Читаем Maia полностью

"As long as I doan' fall, I thought, it doesn' matter how far down we go: I shall never come back anyway. I was out of my mind by this time, and I felt full of a sort of mad elation, as if I'd drunk a flask full of djebbah. That's why I doan' remember any more. I can' even guess how deep we went: it may not really have been very far-I doan' know. It felt like a mile.

"At last, in a place where you could just see-only there was nothin' to be seen now; not even earth; only the rock- I came to a second ledge, a bit longer than the height of

a man and only a foot or two wide. And there, in the rock face, I caught sight of an almost regular, zig-zag crack that looked a bit like the symbol for 'Zai.' So I knew this was the place, and I stood still and waited for Fornis.

"She was down about a minute later. One of her forearms was bleedin' green, too; and her hair was green. She'd been changed, ready for what I had to do. I gave her my hand onto the ledge and we stood there together while she got her breath. Then she whispered, 'I think this is far enough, doan' you?'

" 'Yes, this is far enough,' I answered.

"I pulled her round by the arm to face me and looked into her eyes, and I knew she couldn' look away. But still she wasn' afraid-not yet.

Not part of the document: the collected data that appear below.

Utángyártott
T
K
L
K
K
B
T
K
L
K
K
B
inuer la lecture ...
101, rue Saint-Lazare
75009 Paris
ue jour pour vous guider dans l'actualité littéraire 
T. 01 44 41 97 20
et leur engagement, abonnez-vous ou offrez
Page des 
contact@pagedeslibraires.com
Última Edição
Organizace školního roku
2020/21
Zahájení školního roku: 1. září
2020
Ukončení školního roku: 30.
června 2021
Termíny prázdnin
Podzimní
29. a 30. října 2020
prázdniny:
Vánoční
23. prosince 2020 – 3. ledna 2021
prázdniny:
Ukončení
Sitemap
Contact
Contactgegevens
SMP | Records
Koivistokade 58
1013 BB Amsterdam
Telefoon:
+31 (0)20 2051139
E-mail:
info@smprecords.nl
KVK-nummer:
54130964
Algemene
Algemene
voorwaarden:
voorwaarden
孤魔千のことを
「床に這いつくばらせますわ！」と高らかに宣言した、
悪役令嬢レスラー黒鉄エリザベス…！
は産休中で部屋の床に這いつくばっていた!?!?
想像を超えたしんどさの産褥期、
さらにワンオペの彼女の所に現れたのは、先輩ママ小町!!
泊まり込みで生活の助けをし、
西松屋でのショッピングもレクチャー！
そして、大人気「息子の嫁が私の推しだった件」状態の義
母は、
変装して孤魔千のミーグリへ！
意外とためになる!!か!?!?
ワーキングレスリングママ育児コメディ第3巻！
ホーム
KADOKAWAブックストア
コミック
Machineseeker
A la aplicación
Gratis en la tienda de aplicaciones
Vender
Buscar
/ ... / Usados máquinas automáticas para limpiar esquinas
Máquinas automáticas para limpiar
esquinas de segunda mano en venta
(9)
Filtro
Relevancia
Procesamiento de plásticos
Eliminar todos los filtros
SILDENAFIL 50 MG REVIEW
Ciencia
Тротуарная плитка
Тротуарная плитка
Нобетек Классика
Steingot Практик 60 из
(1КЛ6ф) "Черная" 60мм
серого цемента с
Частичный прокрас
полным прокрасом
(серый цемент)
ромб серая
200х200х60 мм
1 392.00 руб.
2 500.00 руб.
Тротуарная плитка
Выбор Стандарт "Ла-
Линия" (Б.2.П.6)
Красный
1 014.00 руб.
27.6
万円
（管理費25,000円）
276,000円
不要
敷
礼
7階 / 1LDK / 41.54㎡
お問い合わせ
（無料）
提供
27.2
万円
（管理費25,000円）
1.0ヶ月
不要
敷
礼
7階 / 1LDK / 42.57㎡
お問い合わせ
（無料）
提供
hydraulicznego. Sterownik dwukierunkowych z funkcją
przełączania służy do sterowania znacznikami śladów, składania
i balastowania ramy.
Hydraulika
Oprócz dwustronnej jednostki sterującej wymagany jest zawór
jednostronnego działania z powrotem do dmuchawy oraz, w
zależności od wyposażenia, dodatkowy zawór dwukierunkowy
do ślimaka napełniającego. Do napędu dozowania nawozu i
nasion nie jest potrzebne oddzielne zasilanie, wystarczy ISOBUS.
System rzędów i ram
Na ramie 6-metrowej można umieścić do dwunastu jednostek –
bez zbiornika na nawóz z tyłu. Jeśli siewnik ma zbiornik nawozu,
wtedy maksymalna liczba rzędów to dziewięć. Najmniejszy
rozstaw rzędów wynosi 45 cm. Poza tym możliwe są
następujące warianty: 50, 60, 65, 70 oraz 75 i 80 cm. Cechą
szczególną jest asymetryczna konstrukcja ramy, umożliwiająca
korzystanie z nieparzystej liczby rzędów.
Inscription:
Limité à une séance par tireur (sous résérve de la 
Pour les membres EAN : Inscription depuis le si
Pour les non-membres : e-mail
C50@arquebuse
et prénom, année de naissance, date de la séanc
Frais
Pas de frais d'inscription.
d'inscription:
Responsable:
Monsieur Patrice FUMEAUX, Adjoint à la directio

" 'Why are you lookin' at me like that?' she asked. She was angry.

" 'I want to ask you a question,' I said. 'Where did you get the emeralds in the Sacred Queen's crown?'

"She didn' answer, but I could see now that she knew. My question had fallen into her heart as my sandals had dropped into the abyss.

" 'Do you remember the black jewel-merchant who came to Bekla across the Harridan?' I asked her.

"Now she was frightened all right! You wouldn' think it possible, would you? Water could flow uphill: Queen Fornis was frightened.

" 'Do you remember he had a little girl?' I said. 'No, look at me! Do you remember?'

"She shrank back, but I had her by the arm. 'You? I gave orders for your death!' she cried. She was past re-memberin' the voices, and the whole frightful place rocked and rang in the dark, 'Death! Death! Death!'

"But I'd been changed, too. Those voices were subject to the goddess, and now she'd possessed me entirely. I'd become like a rock in a flood.

"I was still lookin' steadily into Fornis's eyes. As I raised my right hand she did the same, and we stood opposite each other like that. I stepped forward and drew her knife from the sheath at her belt and she never moved. I offered it to her hilt first, and she stretched out her arm and took it. Yes, she took the knife from me, banzi, jus' like Ka-Roton that night in Kembri's hall; and then, as we still stood face to face, she turned the point round and drove it straight into her own heart.

"The green blood came spurtin' out, and as she sank down on her knees I pointed over the edge. 'Your little boys are waitin',' I said, 'and Durakkon, your friend!' And all the voices howled and clucked and cackled, 'Friend- end-end-end!'

"And at that she fell all along, with her head and shoulders across the edge, and I put my foot against her body and pushed, and she screamed and went over, with her own knife still stickin' in her breast. And then I fainted, because the goddess had left me alone with the voices and the screamin'.

"I must have lain unconscious a long time: I doan' know how long. When I came to myself I was lyin' on the ledge with my arms soaked in Fornis's blood. It was only then I realized how narrow it was. It was barely wide enough to lie down. I doan' know why I hadn' fallen.

"The goddess was gone: I was by myself in the dark. I felt cold, and very hungry and thirsty.

"The reason I can' tell how long I was unconscious is because I doan' even know how long it took me to climb back. That was almost as hard as goin' down had been. I'd finished what the goddess required and she had no more use for me. If I could manage to get myself back, that was my business. She wasn' concerned one way or the other; and I certainly hadn' the gall to pray to her to save me. But as I groped and clutched and panted and clambered I felt Zai's peace in my heart, holdin' me up as often as I had to stop and hang on until enough strength came back into my arms to start pullin' up again.

"The evil and the loneliness were worse than the danger; so bad that once or twice I nearly let go, just to bring it all to an end. I went so slowly: I seemed to be climbin' for hours; but I was climbin' towards the light, and that was what saved me. I could see that greenness filterin' down from above, comin' nearer, and after a long time I began to feel more confident of gettin' out.

"At last I pulled myself back up onto the first ledge again, with the stunted trees just above, and there I stood and prayed and gave thanks to the goddess, not for savin' me but for what was accomplished and ended. I stood prayin' until my heart was emptied of prayer, like drainin' a cup. I'd never prayed like that before.